*** Opening of SELECTED PASSAGE ***

Researchers made wood knives and nails that are sharper and stronger than steel

Originally published at: Researchers made wood knives and nails that are sharper and stronger than steel | Boing Boing


that gives me wood


I really want a delicate nail I can’t whack with force. Cute taps is all that is needed, yes?


I heard about this on NPR a few days ago. While the material is technically “organic”, it’s not like this makes these products magically more environmentally friendly compared to steel or concrete due to the manufacturing process involved. With some man-made materials, the reusability/recycling factor makes them more ecological in the long run.

I recall thinking that this would be helpful in situations where the materials need to be 100% non-metallic - but couldn’t think of any immediate scenarios where that is necessary.

*** Close of SELECTED PASSAGE ***
*** Opening of DATA EXTRACT ***

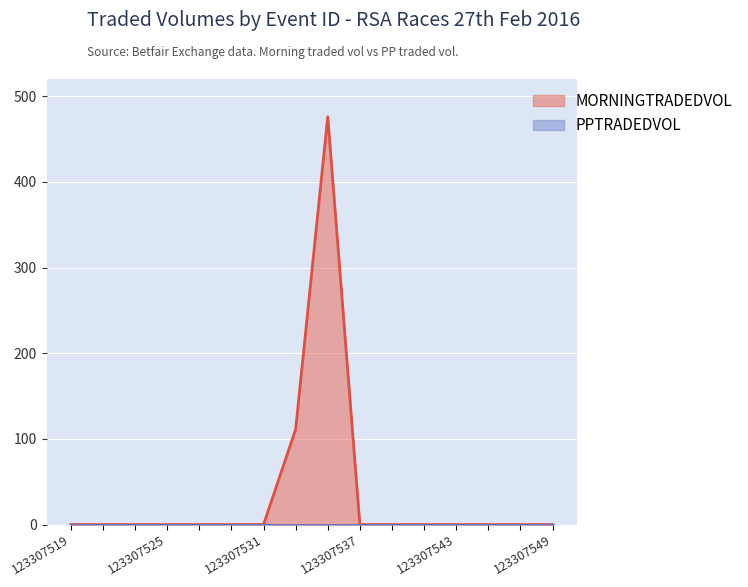

Reading left to right, transcribe all the data shown in this chart.

123307519=0.0	123307521=0.0	123307523=0.0	123307525=0.0	123307527=0.0	123307529=0.0	123307531=0.0	123307533=111.1	123307535=476.0	123307537=0.0	123307539=0.0	123307541=0.0	123307543=0.0	123307545=0.0	123307547=0.0	123307549=0.0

*** Close of DATA EXTRACT ***

REQUIRED ACTION A
Do these statements agree with the wood-knives thread? Answer yes or no for each, and quote the words that decide it. (i) One commenter learned of the research on NPR. (ii) A commenter says the wood products are more environmentally friendly than steel. (iii) A commenter lists situations that call for fully non-metallic materials.
REQUIRED ACTION B
Reproduce the wood-knives thread word for word from "I heard about" up to and including "that is necessary.".
Nothing here depends on the lines.

ANSWER SECTION A
(i) Yes: "I heard about this on NPR a few days ago."
(ii) No: "it’s not like this makes these products magically more environmentally friendly compared to steel or concrete due to the manufacturing process involved."
(iii) No: "couldn’t think of any immediate scenarios where that is necessary."

ANSWER SECTION B
I heard about this on NPR a few days ago. While the material is technically “organic”, it’s not like this makes these products magically more environmentally friendly compared to steel or concrete due to the manufacturing process involved. With some man-made materials, the reusability/recycling factor makes them more ecological in the long run.

I recall thinking that this would be helpful in situations where the materials need to be 100% non-metallic - but couldn’t think of any immediate scenarios where that is necessary.